* [TASK TO COMPLETE]: If a line in the data below holds the word "картофиля", include it in the count. Give only the final number.

* [DATA SECTION]:
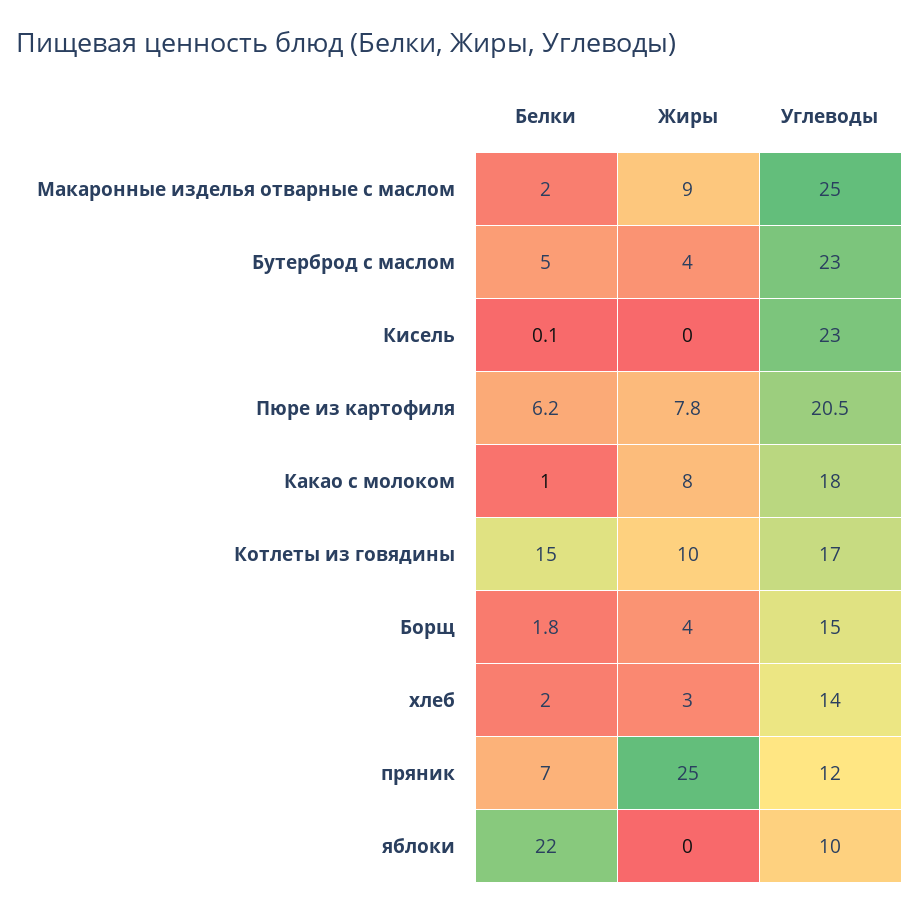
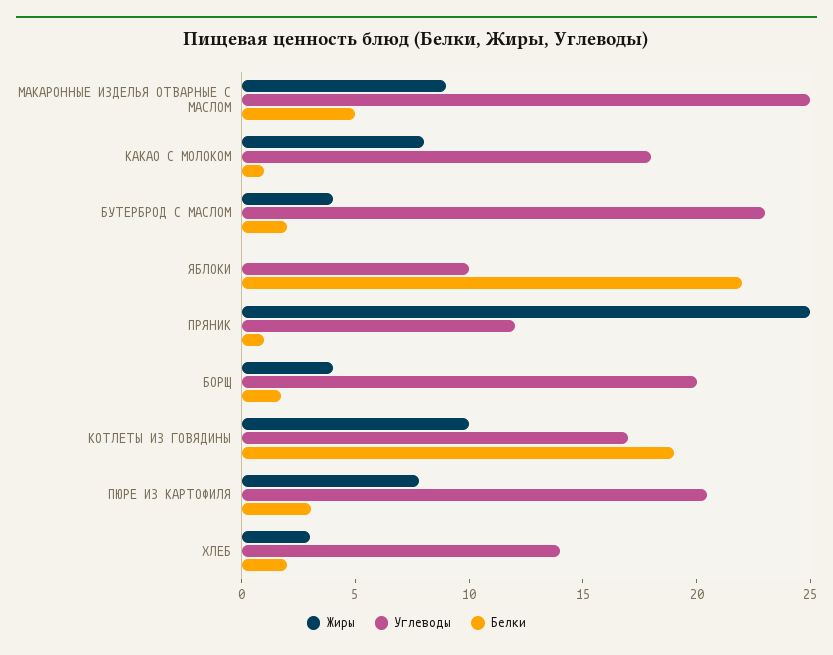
  {
    "Белки": {
-     "Макаронные изделья отварные с маслом": 2,
+     "Макаронные изделья отварные с маслом": 5,
-     "Бутерброд с маслом": 5,
+     "Бутерброд с маслом": 2,
-     "Кисель": 0.1,
-     "Пюре из картофиля": 6.2,
+     "Пюре из картофиля": 3,
      "Какао с молоком": 1,
-     "Котлеты из говядины": 15,
+     "Котлеты из говядины": 19,
      "Борщ": 1.8,
      "хлеб": 2,
-     "пряник": 7,
+     "пряник": 1,
      "яблоки": 22
    },
    "Жиры": {
      "Макаронные изделья отварные с маслом": 9,
      "Бутерброд с маслом": 4,
-     "Кисель": 0,
      "Пюре из картофиля": 7.8,
      "Какао с молоком": 8,
      "Котлеты из говядины": 10,
      "Борщ": 4,
      "хлеб": 3,
      "пряник": 25,
      "яблоки": 0
    },
    "Углеводы": {
      "Макаронные изделья отварные с маслом": 25,
      "Бутерброд с маслом": 23,
-     "Кисель": 23,
      "Пюре из картофиля": 20.5,
      "Какао с молоком": 18,
      "Котлеты из говядины": 17,
-     "Борщ": 15,
+     "Борщ": 20,
      "хлеб": 14,
      "пряник": 12,
      "яблоки": 10
    }
  }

* [COMPLETED TASK]: 4